Dataset records:
•••

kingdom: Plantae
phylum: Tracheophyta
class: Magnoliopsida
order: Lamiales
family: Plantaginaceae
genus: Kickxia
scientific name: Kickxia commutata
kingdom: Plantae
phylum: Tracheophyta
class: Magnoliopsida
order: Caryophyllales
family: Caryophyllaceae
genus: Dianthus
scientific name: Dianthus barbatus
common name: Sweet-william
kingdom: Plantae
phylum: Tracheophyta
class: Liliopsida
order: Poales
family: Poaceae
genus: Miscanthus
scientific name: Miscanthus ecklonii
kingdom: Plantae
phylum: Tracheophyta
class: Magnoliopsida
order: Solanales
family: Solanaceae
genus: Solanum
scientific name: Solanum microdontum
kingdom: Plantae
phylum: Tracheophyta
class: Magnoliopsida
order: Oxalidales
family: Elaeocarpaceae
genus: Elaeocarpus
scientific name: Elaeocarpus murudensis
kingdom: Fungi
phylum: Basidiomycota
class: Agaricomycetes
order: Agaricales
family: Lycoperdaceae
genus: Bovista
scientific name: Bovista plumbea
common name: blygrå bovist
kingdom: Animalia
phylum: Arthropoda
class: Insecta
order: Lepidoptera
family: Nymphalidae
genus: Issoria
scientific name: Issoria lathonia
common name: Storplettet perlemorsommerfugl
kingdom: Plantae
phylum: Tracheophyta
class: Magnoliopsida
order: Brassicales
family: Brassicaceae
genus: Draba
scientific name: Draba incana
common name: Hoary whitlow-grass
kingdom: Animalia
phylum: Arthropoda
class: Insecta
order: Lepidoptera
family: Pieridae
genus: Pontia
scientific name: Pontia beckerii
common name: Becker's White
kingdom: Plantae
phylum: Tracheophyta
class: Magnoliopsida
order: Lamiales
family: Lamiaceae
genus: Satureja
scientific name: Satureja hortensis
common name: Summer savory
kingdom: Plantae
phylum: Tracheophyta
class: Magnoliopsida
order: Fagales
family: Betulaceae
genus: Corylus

•••

> Set problem: Format the lines above as a numbered list, leaving out any blank lines.

> Final answer:
1. kingdom: Plantae
2. phylum: Tracheophyta
3. class: Magnoliopsida
4. order: Lamiales
5. family: Plantaginaceae
6. genus: Kickxia
7. scientific name: Kickxia commutata
8. kingdom: Plantae
9. phylum: Tracheophyta
10. class: Magnoliopsida
11. order: Caryophyllales
12. family: Caryophyllaceae
13. genus: Dianthus
14. scientific name: Dianthus barbatus
15. common name: Sweet-william
16. kingdom: Plantae
17. phylum: Tracheophyta
18. class: Liliopsida
19. order: Poales
20. family: Poaceae
21. genus: Miscanthus
22. scientific name: Miscanthus ecklonii
23. kingdom: Plantae
24. phylum: Tracheophyta
25. class: Magnoliopsida
26. order: Solanales
27. family: Solanaceae
28. genus: Solanum
29. scientific name: Solanum microdontum
30. kingdom: Plantae
31. phylum: Tracheophyta
32. class: Magnoliopsida
33. order: Oxalidales
34. family: Elaeocarpaceae
35. genus: Elaeocarpus
36. scientific name: Elaeocarpus murudensis
37. kingdom: Fungi
38. phylum: Basidiomycota
39. class: Agaricomycetes
40. order: Agaricales
41. family: Lycoperdaceae
42. genus: Bovista
43. scientific name: Bovista plumbea
44. common name: blygrå bovist
45. kingdom: Animalia
46. phylum: Arthropoda
47. class: Insecta
48. order: Lepidoptera
49. family: Nymphalidae
50. genus: Issoria
51. scientific name: Issoria lathonia
52. common name: Storplettet perlemorsommerfugl
53. kingdom: Plantae
54. phylum: Tracheophyta
55. class: Magnoliopsida
56. order: Brassicales
57. family: Brassicaceae
58. genus: Draba
59. scientific name: Draba incana
60. common name: Hoary whitlow-grass
61. kingdom: Animalia
62. phylum: Arthropoda
63. class: Insecta
64. order: Lepidoptera
65. family: Pieridae
66. genus: Pontia
67. scientific name: Pontia beckerii
68. common name: Becker's White
69. kingdom: Plantae
70. phylum: Tracheophyta
71. class: Magnoliopsida
72. order: Lamiales
73. family: Lamiaceae
74. genus: Satureja
75. scientific name: Satureja hortensis
76. common name: Summer savory
77. kingdom: Plantae
78. phylum: Tracheophyta
79. class: Magnoliopsida
80. order: Fagales
81. family: Betulaceae
82. genus: Corylus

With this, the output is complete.